# Proving a polynomial over Q[x] is irreducible

1. Mar 24, 2009

### chaotixmonjuish

Show that the polynomial x^2+1 is irreducible in Q[x].

Hint: If not, it must factor as (ax+b)(cx+d) with a,b,c,d in Q. Show that this is impossible.

So I got this far:

ac =1

bd=1

I'm not sure how to go further than this.

2. Mar 24, 2009

### Wretchosoft

Hmm, I don't understand why they restrict to just Q, as it's fairly easy to show that it's irreducible over R as well.

Hint: Square.

3. Mar 24, 2009

### chaotixmonjuish

Well the question restricts it to Q[x].

I asked my prof if just saying it factors to (x-i)(x+i)...however he said it needs to be general. Hence why I have the ac, ac+db, and bd. I'm not sure how to 'generalize' the proof.

4. Mar 24, 2009

### Wretchosoft

Looking at the equation, the core issue is that squares can't be negative in Q, right? So, you have a set of mixed products. Try to mix them together in a way that generates an absurdity.

5. Mar 24, 2009

### chaotixmonjuish

So does this work:

a=-bc/d

sub into the first equation

-bc^2=1
c^2=-1/b

^ This is impossible in Q

6. Mar 24, 2009

### Wretchosoft

No, b could be negative. Try substituting in the other direction.

7. Mar 24, 2009

### chaotixmonjuish

well i'm saying that c^2 can't equal a negative number in Q, it would imply an i somewhere

8. Mar 25, 2009

### Wretchosoft

Yes, but if b is negative, then -1/b will be positive, which is not an issue.

9. Mar 25, 2009

### chaotixmonjuish

hmm...so I'm not sure what you mean then.

10. Mar 25, 2009

### chaotixmonjuish

By substitute in the other direction, did you mean:

a=1/c and b=1/d

d/c+c/d=0

This is impossible

11. Mar 25, 2009

### Wretchosoft

That works, though you did it differently from what I had in mind. I'd like to see you complete the reasoning though.
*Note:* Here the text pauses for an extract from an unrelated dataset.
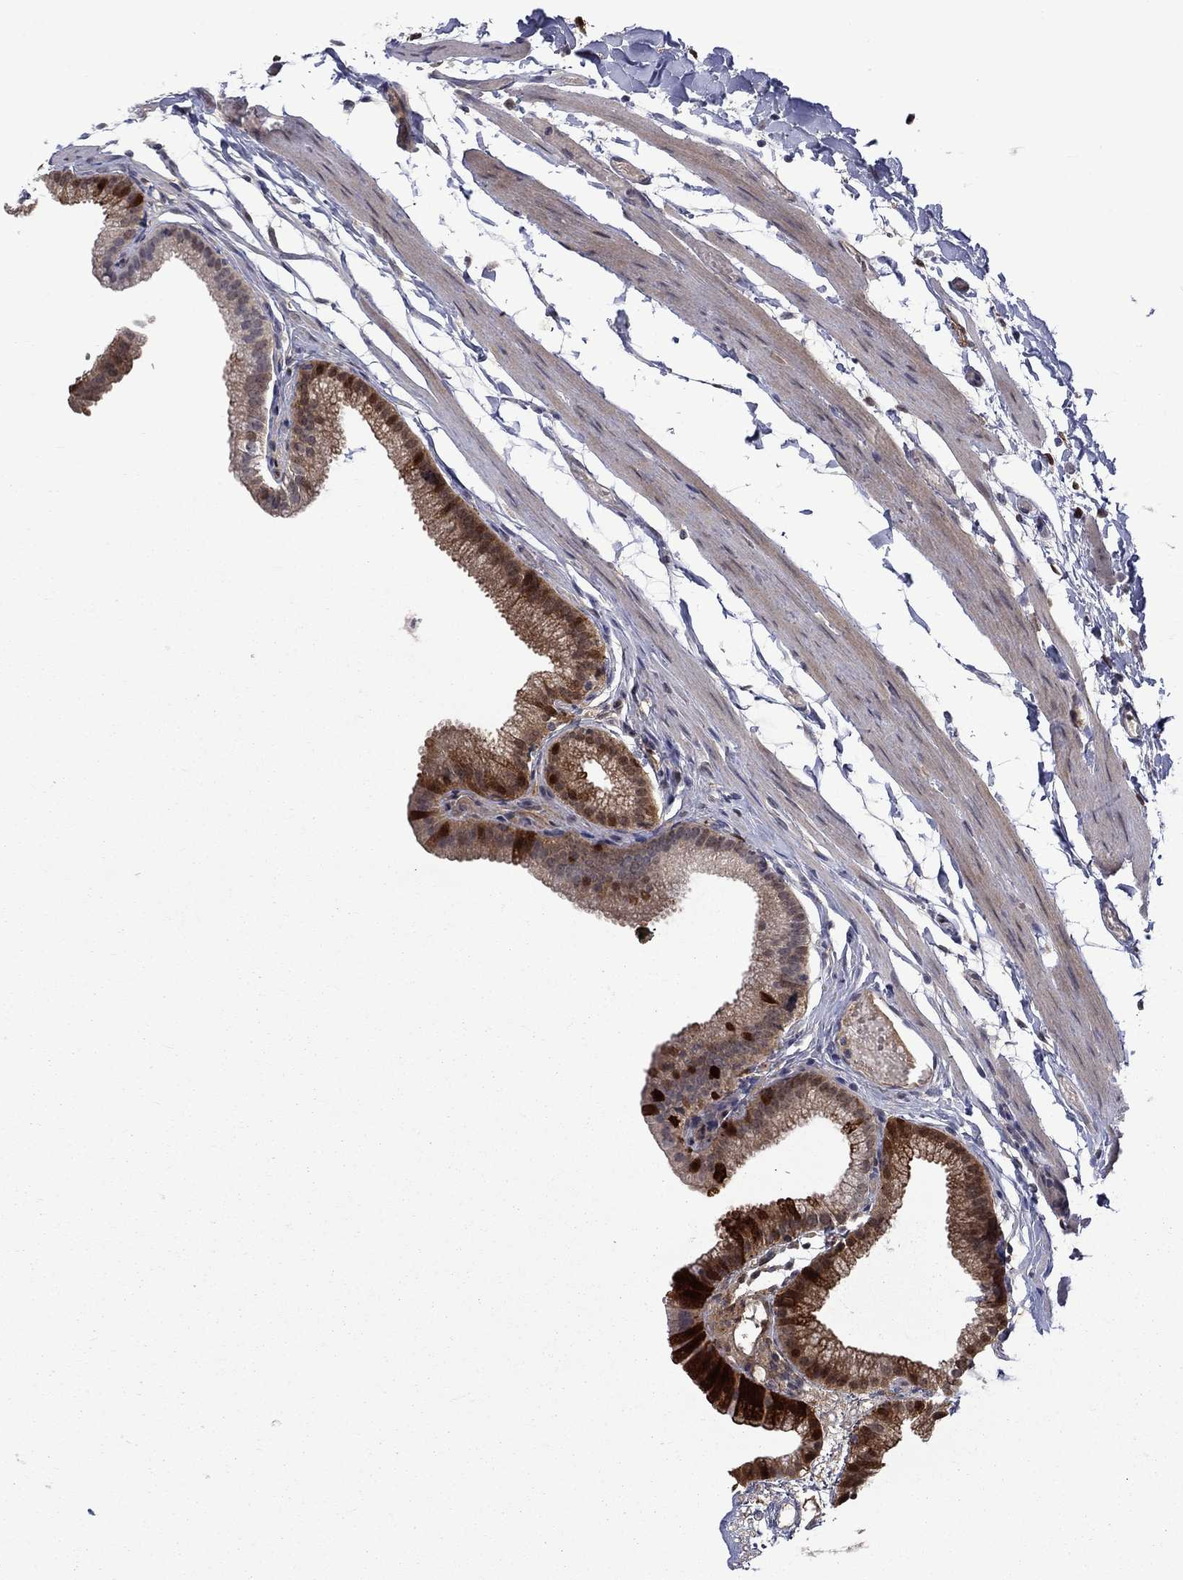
{"staining": {"intensity": "strong", "quantity": "25%-75%", "location": "cytoplasmic/membranous,nuclear"}, "tissue": "gallbladder", "cell_type": "Glandular cells", "image_type": "normal", "snomed": [{"axis": "morphology", "description": "Normal tissue, NOS"}, {"axis": "topography", "description": "Gallbladder"}], "caption": "Glandular cells display strong cytoplasmic/membranous,nuclear staining in approximately 25%-75% of cells in benign gallbladder. (brown staining indicates protein expression, while blue staining denotes nuclei).", "gene": "CBR1", "patient": {"sex": "female", "age": 45}}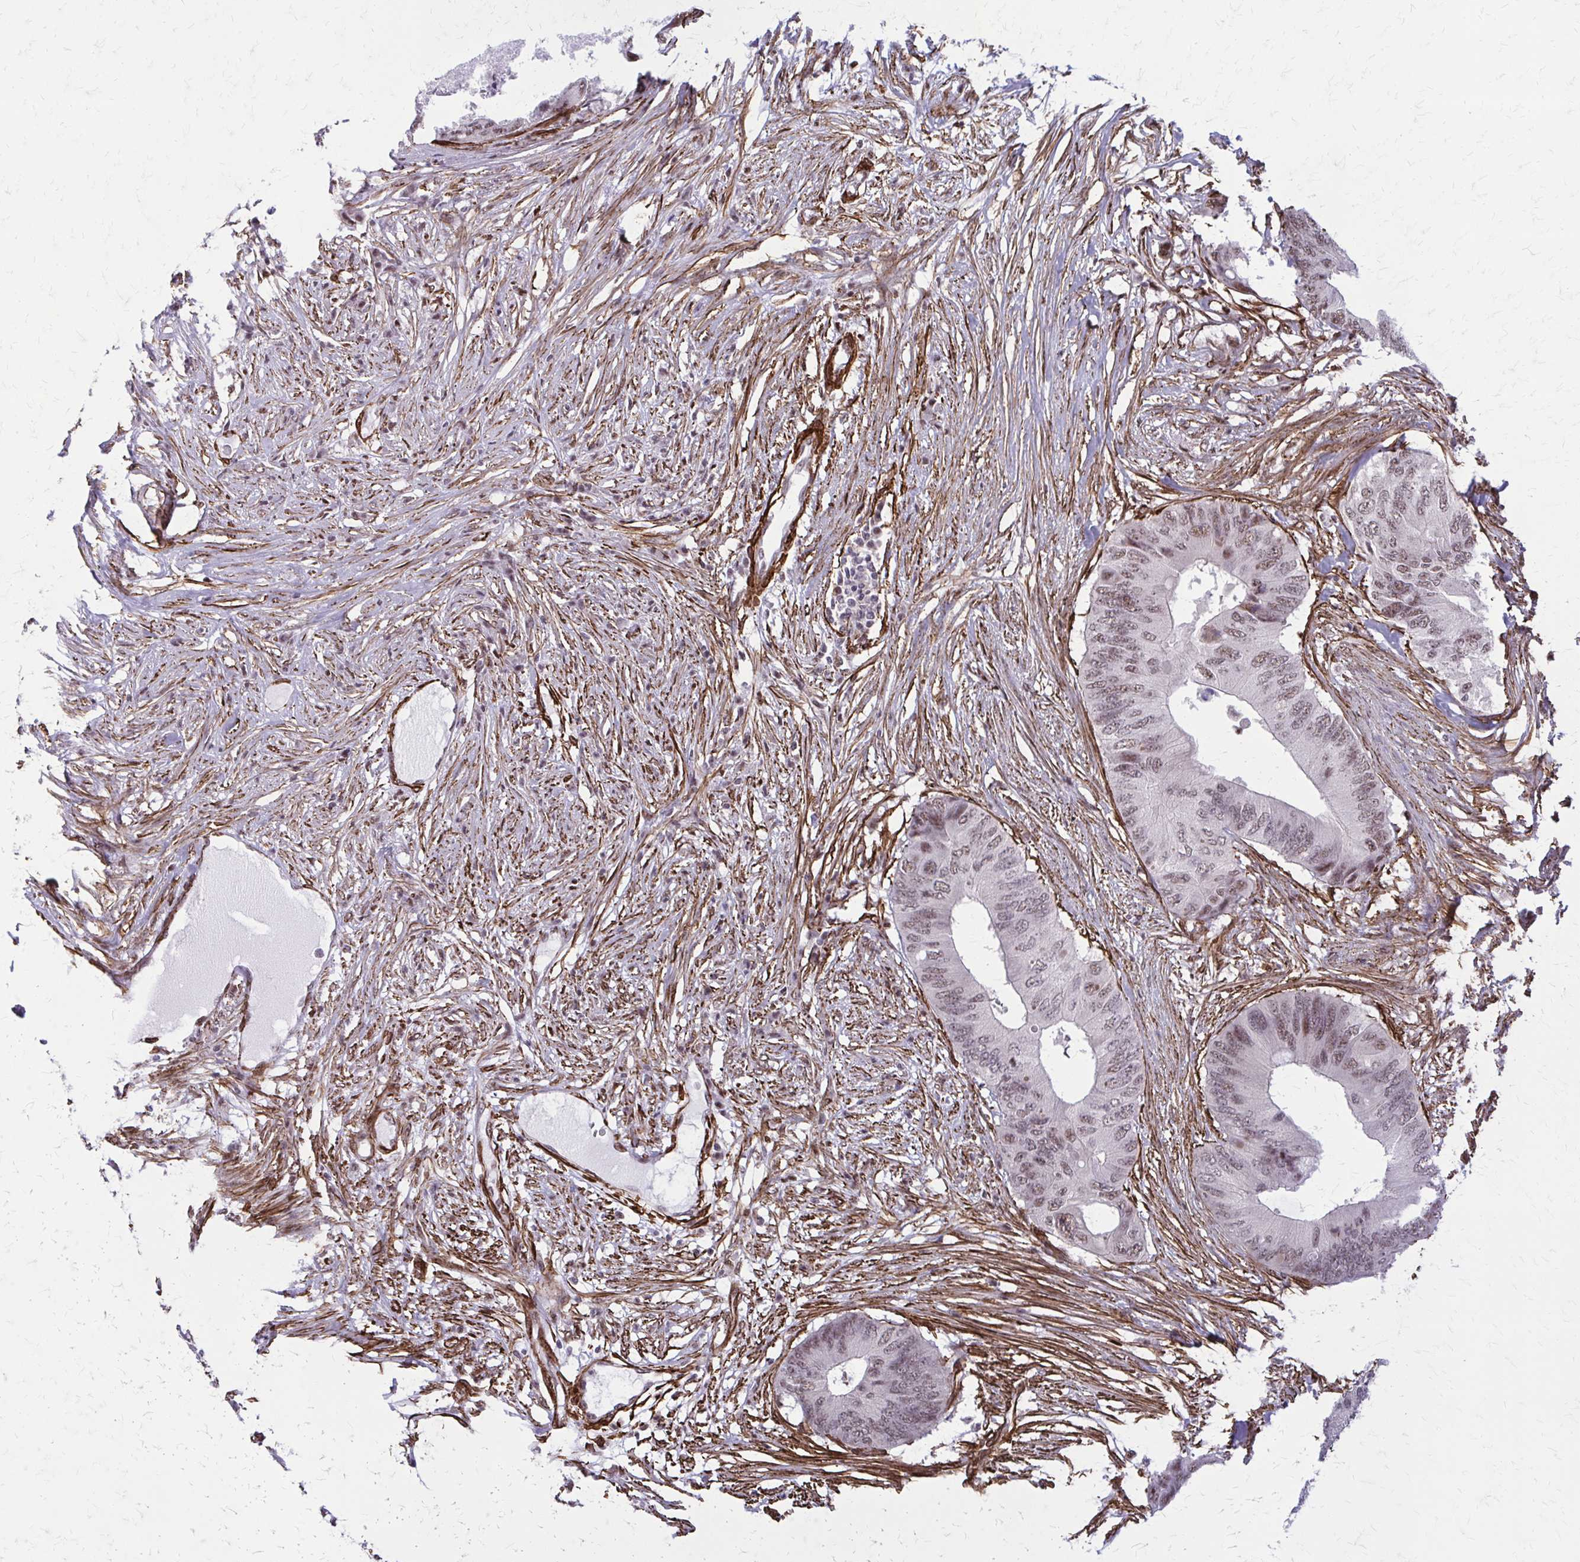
{"staining": {"intensity": "weak", "quantity": ">75%", "location": "nuclear"}, "tissue": "colorectal cancer", "cell_type": "Tumor cells", "image_type": "cancer", "snomed": [{"axis": "morphology", "description": "Adenocarcinoma, NOS"}, {"axis": "topography", "description": "Colon"}], "caption": "DAB (3,3'-diaminobenzidine) immunohistochemical staining of human colorectal cancer (adenocarcinoma) demonstrates weak nuclear protein expression in about >75% of tumor cells.", "gene": "NRBF2", "patient": {"sex": "male", "age": 71}}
Here's what I was hinting at: (ad+bc)^2=0

(ad)^2 + 2abcd + (bc)^2 = 0

12. Mar 25, 2009

### chaotixmonjuish

Well to play with my idea more:

d^2+c^2/cd=0

d^2+c^2=0

This is not possible...to be honest I'm not sure how to follow the logic of yours.

13. Mar 25, 2009

### Wretchosoft

What if c and d are 0?

In moving from the second to the third line, I replaced acbd with 1*1.

14. Mar 25, 2009

### chaotixmonjuish

But c and d can't be zero because ac=1 and bd=1

15. Mar 25, 2009

### Wretchosoft

Well then, it seems our work here is done.

16. Mar 25, 2009

### chaotixmonjuish

Thanks!

17. Mar 25, 2009

### Office_Shredder

Staff Emeritus
You can basically show how it's just split into x-i and x+i.

If x2 + 1 =a(x-b)(x-c) then b, c are roots of the equation, so in particular b2 = -1. This is impossible, hence it can't factor

18. Mar 25, 2009

### Focus

You can use Eisenstein and the fact f(x) is irreducible if and only if f(x+1) is irreducible.